If you want a vivid example, try telling anyone that
ci_lower_bounds function from my last article is self-documenting. With documentation it should look something like:
CREATE OR REPLACE FUNCTION ci_lower_bounds(upvotes_count INTEGER, downvotes_count INTEGER) RETURNS DOUBLE PRECISION LANGUAGE plpgsql AS $$ /* Public: Calculates lower bound of Wilson score confidence interval for a Bernoulli parameter. It is a mathematical formula that balances the proportion of positive votes with the uncertainty of a small number of votes. It answers the question: Given the votes I have, there is a 95% chance that the “real” fraction of positive ratings is at least what? More explanation can be found here: http://www.evanmiller.org/how-not-to-sort-by-average-rating.html upvotes_count - number of positive votes downvotes_count - number of negative votes Returns double being lower bound of a confidence interval. */ BEGIN RETURN ( (upvotes_count + 1.9208) / (upvotes_count + downvotes_count ) - 1.96 * Sqrt( ( upvotes_count * downvotes_count ) / ( upvotes_count + downvotes_count ) + 0.9604 ) / ( upvotes_count + downvotes_count ) ) / ( 1 + 3.8416 / ( upvotes_count + downvotes_count ) ); END; $$;
Notice that I added documentation just before the body and not before the definition (as I would typically do in Ruby or any other language). The reason is that it would be ignored by the migrations system otherwise. I could use the
COMMENT ON SQL command, but it is not that easily accessible. I am not sure if you can display it in DataGrip and in PgAdmin in the “Properties” tab, but it is much easier to read it looking at the code.

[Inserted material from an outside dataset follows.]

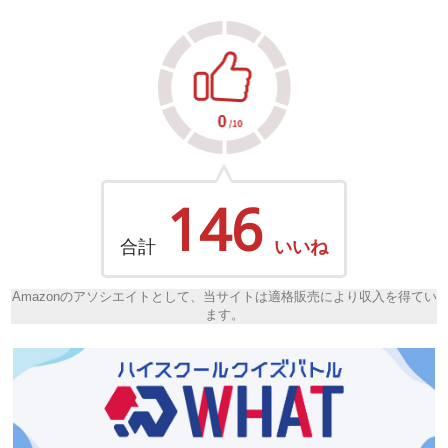
146
合計
いいね
Amazonのアソシエイトとして、当サイトは適格販売により収入を得てい
ます。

If a developer is not using an IDE they can see the documentation in the migrations code. It will be much easier when using Sqitch, but it is possible in the Rails migrations system as well (though it is not nearly as convenient in my opinion).
PostgreSQL has many exciting features, and you can use them in Ruby on Rails, despite the fact that it is not encouraged in the documentation. Be aware that it might be unexpected for some developers. I hope that the tools and techniques I described in this article will help you dive into SQL and use more of its features in your projects.